> What to do
Scan the records below for the line containing "diperlukan dalam proses penanganan kasus." and the line containing "lingkungan belajar yang aman dan nyaman bagi". Copy both, plus every line between, exactly.
== Source material
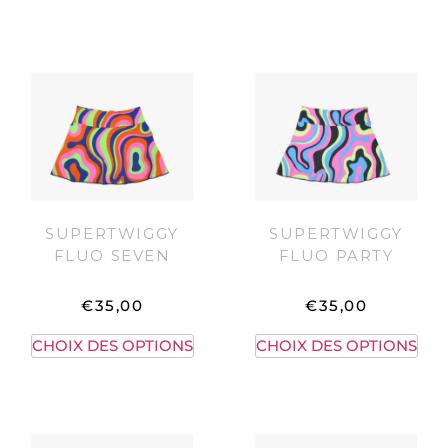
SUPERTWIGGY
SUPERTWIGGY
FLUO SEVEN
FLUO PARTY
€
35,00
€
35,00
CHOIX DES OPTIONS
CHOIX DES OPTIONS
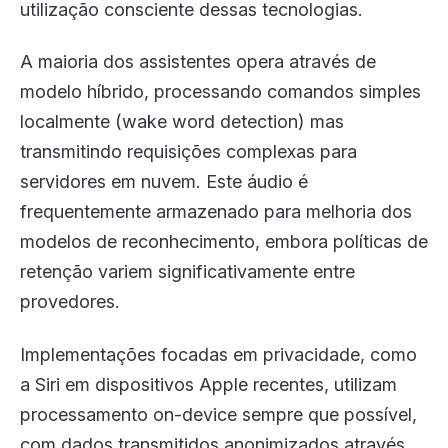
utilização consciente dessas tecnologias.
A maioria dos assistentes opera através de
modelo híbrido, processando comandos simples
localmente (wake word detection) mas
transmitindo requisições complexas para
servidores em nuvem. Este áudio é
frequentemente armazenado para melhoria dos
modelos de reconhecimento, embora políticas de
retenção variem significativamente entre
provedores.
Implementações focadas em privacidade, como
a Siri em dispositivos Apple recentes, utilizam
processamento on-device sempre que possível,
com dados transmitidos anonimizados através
====
== Source material
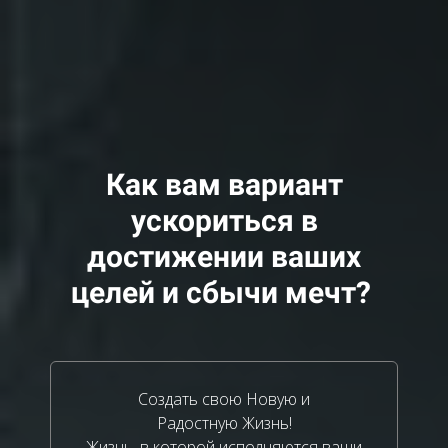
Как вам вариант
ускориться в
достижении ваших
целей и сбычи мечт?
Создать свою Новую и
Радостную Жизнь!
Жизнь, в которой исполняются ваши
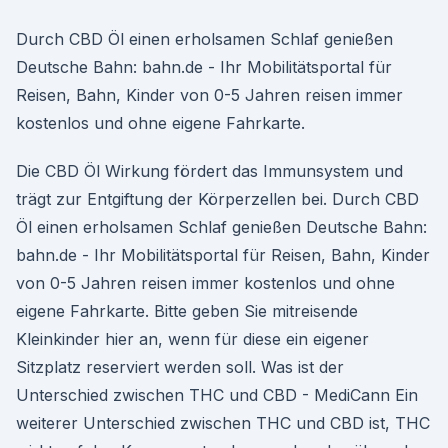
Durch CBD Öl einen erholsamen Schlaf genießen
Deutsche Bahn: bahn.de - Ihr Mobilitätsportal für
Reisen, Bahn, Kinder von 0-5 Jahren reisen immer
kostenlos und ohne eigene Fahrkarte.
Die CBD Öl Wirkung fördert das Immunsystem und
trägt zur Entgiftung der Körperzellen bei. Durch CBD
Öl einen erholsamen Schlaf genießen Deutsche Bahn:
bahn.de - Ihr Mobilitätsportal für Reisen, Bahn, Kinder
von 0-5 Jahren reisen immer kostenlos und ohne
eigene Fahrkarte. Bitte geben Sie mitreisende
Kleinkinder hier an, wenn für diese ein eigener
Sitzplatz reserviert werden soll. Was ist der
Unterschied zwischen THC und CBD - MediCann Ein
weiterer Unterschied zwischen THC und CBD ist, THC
====
== Source material
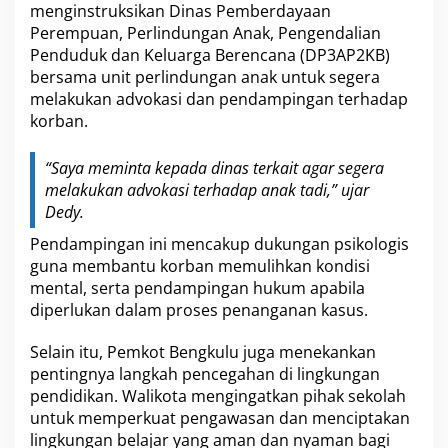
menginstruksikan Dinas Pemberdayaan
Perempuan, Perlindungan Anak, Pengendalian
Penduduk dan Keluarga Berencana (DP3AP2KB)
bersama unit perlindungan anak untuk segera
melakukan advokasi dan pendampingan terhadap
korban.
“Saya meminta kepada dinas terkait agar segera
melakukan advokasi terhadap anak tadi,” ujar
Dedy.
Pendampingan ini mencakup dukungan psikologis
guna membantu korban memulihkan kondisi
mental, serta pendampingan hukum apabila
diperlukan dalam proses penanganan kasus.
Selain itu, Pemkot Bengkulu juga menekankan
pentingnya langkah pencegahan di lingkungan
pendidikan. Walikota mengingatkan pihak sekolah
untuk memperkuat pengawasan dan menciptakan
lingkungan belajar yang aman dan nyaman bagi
====
> Answer for this exercise
diperlukan dalam proses penanganan kasus.
Selain itu, Pemkot Bengkulu juga menekankan
pentingnya langkah pencegahan di lingkungan
pendidikan. Walikota mengingatkan pihak sekolah
untuk memperkuat pengawasan dan menciptakan
lingkungan belajar yang aman dan nyaman bagi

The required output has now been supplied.